Die beiden haben zum einen außerordentliche Zivilcourage bewiesen und zum anderen einen besonderen Beitrag zur Verwirklichung der Menschenrechte in der Bundesrepublik und der Europäischen
Union geleistet haben.
Stefan Schmidt
rettete als Kapitän des deutschen Schiffs "Cap Anamur" im Juni in eigener Verantwortung 37 Menschen, die auf dem Fluchtweg nach Europa vor der italienischen Grenzkünste in Seenot geraten
waren. Für diese Rettungstat steht Kapitän Schmidt samt Journalist und damaliger Vorsitzende des Hilfskomitees "Cap Anamur" Elias Bierdel und dem 1. Offizier auf dem Schiff, Vladimir
Daschkewitsch, in Italien immer noch vor Gericht. Die Anklage: Bandenmäßige Beihilfe zur illegalen Einreise in besonders schwerem Fall.
Mouctar Bah kämpft seit dem qualvollen Verbrennungstod seines Freundes Oury Jalloh im Dessauer Polizeirevier am 7. Januar 2005 für die Aufklärung der Todesumstände.
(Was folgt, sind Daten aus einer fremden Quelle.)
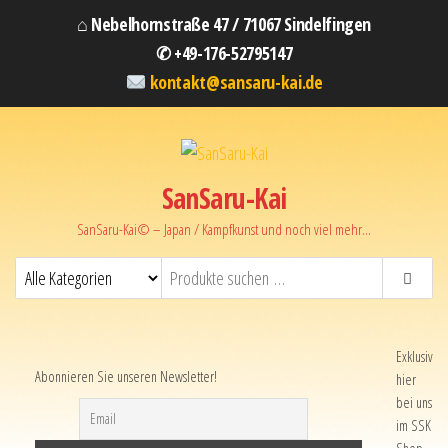
⌂ Nebelhornstraße 47 / 71067 Sindelfingen
✆ +49-176-52795147
kontakt@sansaru-kai.de
SanSaru-Kai
SanSaru-Kai© – Japan / Kampfkunst und noch viel mehr…
Exklusiv
Abonnieren Sie unseren Newsletter!
hier
bei uns
im SSK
Hierfür
gründete er gemeinsam mit anderen die Oury-Jalloh-Initiative. Für sein Engagement wurde er der Webseite der NPD angegriffen und war nicht zuletzt rassistischen Beschimpfungen und körperlicher
Gewalt ausgesetzt.
Mit der Ehrung von Mouctar Bah und Stefan Schmidt will die Internationale Liga für Menschenrechte zugleich auf zwei skandalöse Probleme hinweisen: Einerseits auf das fortgesetzte Sterben
von Flüchtlingen, besonders aus Afrika vor den Toren Europas und andererseits auf die zunehmende Tendenz in Deutschland, Rassismus und Ausgrenzung gesellschaftlich und institutionell zu dulden.
Die Internationale Liga für Menschenrechte vergibt die Carl-von-Ossietzky-Medaille seit 1962.